What to work on = What you should copy is the line containing "567 295 11.60" and all lines after it in the entries below, exactly and without anything added.

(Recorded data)
[Start of section]

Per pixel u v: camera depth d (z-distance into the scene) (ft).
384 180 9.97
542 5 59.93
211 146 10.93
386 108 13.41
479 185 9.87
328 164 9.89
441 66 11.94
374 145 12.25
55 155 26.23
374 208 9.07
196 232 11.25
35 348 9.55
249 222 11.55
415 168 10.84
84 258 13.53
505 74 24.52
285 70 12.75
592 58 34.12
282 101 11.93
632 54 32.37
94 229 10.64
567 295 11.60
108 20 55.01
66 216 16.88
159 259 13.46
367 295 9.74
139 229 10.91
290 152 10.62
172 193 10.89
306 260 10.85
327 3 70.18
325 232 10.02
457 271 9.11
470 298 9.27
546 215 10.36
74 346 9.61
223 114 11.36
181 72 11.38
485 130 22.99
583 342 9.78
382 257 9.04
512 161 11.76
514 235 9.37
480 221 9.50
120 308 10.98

[End of section]

Expected output =
567 295 11.60
108 20 55.01
66 216 16.88
159 259 13.46
367 295 9.74
139 229 10.91
290 152 10.62
172 193 10.89
306 260 10.85
327 3 70.18
325 232 10.02
457 271 9.11
470 298 9.27
546 215 10.36
74 346 9.61
223 114 11.36
181 72 11.38
485 130 22.99
583 342 9.78
382 257 9.04
512 161 11.76
514 235 9.37
480 221 9.50
120 308 10.98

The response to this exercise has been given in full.